Teks yang Disediakan>
■ ■ ■ ■ ■ ■ ■
Di bawah Perjanjian Paris tahun 2015, negara-negara sepakat untuk membatasi pemanasan global di tingkat ideal di bawah 1,5 derajat C (2,7 derajat F) atau paling tidak 2 derajat C (3,6 derajat F). Penemuan sains terbaru menunjukkan bahwa untuk mencapai target tersebut dan mencegah dampak terburuk dari perubahan iklim, kita harus dapat menurunkan tingkat emisi hingga setengahnya pada tahun 2030 dan mencapai emisi nol bersih pada pertengahan abad.

Pertanyaannya: Apakah perkembangan saat ini cukup untuk mencapai target iklim di tahun 2030 dan 2050?

Laporan dari WRI dan ClimateWorks Foundation menunjukkan bahwa dalam hampir seluruh aspek, kemajuan yang dicapai masih terlalu lamban untuk mencapai target pengurangan emisi. Dalam beberapa hal, kita malah bergerak ke arah yang salah.

Laporan State of Climate Action menilai 21 indikator di enam sektor utama. Dari semua indikator yang dinilai, dua indikator menunjukkan tingkat perubahan historis yang cukup untuk mencapai target tahun 2030 dan tahun 2050; 13 indikator menunjukkan perubahan yang sudah tepat tapi terlalu lamban, sementara dua indikator menunjukkan perubahan ke arah yang salah. Perkembangan di empat lainnya indikator belum bisa dinilai karena data yang tersedia tidak lengkap.
■ ■ ■ ■ ■ ■ ■
Cuplikan Data>
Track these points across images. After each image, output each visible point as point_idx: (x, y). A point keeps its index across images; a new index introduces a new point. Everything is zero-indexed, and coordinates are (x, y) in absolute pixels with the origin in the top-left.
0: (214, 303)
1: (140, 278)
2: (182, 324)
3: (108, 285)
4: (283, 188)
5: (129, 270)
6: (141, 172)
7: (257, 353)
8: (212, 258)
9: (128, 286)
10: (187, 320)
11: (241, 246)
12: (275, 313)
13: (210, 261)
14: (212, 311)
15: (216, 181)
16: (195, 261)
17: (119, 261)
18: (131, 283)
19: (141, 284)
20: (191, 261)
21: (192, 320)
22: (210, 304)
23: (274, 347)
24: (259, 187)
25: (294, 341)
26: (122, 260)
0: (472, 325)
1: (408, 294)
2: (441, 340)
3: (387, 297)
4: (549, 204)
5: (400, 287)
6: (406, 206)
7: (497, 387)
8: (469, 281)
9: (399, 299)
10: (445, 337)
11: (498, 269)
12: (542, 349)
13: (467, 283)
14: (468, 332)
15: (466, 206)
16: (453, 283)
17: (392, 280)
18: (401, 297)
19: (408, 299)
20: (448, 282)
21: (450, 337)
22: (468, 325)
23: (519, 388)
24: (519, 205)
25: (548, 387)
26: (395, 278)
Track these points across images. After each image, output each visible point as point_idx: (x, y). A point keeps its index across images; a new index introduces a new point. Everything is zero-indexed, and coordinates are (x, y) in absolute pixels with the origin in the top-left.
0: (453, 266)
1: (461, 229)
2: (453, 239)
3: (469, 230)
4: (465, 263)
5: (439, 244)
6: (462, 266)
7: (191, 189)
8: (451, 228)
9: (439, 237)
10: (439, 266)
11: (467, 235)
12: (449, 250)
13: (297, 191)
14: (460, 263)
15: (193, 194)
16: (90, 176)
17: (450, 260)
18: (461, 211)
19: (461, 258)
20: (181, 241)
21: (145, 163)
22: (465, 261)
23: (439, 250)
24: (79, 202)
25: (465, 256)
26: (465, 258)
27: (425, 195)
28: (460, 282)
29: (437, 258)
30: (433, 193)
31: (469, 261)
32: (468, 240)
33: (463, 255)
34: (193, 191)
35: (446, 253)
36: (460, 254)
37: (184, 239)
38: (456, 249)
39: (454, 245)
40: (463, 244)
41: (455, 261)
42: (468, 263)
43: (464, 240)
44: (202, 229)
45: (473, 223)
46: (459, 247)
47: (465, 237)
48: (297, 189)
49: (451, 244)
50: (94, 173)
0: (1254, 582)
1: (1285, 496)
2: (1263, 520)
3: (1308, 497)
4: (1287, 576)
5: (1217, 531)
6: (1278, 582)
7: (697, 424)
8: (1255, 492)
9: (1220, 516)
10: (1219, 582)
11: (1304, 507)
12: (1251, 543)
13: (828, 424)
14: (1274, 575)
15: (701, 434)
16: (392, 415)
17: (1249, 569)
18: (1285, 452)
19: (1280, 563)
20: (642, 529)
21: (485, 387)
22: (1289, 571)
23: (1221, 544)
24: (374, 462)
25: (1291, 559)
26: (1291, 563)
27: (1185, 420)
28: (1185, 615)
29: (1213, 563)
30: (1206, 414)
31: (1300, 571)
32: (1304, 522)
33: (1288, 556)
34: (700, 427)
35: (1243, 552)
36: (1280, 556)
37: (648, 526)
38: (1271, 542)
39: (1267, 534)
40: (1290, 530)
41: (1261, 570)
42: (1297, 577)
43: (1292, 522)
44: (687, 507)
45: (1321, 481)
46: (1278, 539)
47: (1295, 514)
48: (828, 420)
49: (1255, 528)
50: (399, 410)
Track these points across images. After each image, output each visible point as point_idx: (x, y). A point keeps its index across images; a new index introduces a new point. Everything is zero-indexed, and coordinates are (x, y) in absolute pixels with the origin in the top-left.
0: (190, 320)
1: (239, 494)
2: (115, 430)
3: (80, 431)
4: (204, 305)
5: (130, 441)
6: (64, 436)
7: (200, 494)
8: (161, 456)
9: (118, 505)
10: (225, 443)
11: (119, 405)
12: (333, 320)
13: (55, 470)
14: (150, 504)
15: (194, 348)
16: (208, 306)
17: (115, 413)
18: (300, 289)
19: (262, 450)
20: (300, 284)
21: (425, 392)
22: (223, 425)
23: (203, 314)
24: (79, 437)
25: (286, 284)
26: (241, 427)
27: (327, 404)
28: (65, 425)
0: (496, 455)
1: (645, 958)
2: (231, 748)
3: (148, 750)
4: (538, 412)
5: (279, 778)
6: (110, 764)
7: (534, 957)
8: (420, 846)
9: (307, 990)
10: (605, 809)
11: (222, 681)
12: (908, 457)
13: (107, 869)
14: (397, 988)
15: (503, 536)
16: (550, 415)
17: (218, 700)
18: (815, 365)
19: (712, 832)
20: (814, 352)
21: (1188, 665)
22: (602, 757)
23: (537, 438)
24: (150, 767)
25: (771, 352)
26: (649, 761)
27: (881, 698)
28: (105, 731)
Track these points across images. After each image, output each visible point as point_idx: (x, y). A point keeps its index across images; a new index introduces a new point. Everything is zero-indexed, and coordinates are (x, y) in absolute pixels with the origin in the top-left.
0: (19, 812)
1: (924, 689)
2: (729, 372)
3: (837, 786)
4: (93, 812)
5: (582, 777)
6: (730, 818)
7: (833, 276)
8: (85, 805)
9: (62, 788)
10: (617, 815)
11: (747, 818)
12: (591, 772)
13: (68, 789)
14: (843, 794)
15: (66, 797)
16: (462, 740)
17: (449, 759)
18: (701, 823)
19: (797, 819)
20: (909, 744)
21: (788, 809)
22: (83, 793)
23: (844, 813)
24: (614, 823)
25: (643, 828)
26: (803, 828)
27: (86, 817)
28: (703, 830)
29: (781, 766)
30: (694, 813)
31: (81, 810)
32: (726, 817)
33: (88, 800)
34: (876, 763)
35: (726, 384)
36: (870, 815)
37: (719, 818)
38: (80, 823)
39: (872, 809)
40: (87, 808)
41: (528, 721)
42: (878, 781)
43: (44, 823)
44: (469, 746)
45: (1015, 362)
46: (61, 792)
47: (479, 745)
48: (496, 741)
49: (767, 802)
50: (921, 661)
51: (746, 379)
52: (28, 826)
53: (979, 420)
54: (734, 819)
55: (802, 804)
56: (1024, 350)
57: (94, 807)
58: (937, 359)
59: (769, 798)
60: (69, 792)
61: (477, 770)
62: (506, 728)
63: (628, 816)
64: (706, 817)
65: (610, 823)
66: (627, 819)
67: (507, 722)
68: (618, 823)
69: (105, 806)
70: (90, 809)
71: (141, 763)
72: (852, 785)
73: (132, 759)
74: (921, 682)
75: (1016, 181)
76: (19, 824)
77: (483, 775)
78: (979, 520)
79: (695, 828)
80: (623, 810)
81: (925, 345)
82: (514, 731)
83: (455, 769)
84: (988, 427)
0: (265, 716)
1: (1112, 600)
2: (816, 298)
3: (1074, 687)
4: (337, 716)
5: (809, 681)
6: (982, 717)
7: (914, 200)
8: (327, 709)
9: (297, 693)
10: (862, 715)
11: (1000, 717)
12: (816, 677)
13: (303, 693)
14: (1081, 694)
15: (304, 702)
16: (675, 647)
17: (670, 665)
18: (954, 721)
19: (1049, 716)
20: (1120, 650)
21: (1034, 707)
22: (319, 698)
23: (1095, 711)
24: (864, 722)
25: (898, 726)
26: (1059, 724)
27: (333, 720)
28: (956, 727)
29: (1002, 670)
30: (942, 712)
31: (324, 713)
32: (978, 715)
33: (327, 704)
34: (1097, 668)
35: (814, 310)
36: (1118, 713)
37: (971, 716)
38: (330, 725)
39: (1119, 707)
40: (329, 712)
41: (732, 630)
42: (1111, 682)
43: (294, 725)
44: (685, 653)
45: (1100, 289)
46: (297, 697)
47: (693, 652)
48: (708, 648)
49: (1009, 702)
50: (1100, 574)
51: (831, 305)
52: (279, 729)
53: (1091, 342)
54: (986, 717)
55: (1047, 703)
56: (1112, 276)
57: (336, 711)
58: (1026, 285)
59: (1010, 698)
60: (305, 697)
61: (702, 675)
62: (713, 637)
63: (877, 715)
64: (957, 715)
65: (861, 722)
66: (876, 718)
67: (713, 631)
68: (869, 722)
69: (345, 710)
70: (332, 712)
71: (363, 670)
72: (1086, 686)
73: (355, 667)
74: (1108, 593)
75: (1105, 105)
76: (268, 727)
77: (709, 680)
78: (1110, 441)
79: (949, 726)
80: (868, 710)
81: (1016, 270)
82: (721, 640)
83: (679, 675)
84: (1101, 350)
■ ■ ■ ■ ■ ■ ■
Instruksi Kerja>
Jawablah pertanyaan berikut berdasarkan teks tentang target iklim di atas:
(a) Pada tingkat berapa pemanasan global idealnya dibatasi menurut Perjanjian Paris tahun 2015?
(b) Lembaga apa saja yang mengeluarkan laporan tentang lambannya kemajuan pengurangan emisi?
(c) Berapa jumlah indikator yang dinilai dalam laporan State of Climate Action, dan di berapa sektor utama?

Hasil Latihan>
(a) Di bawah 1,5 derajat C (2,7 derajat F).
(b) WRI dan ClimateWorks Foundation.
(c) 21 indikator di enam sektor utama.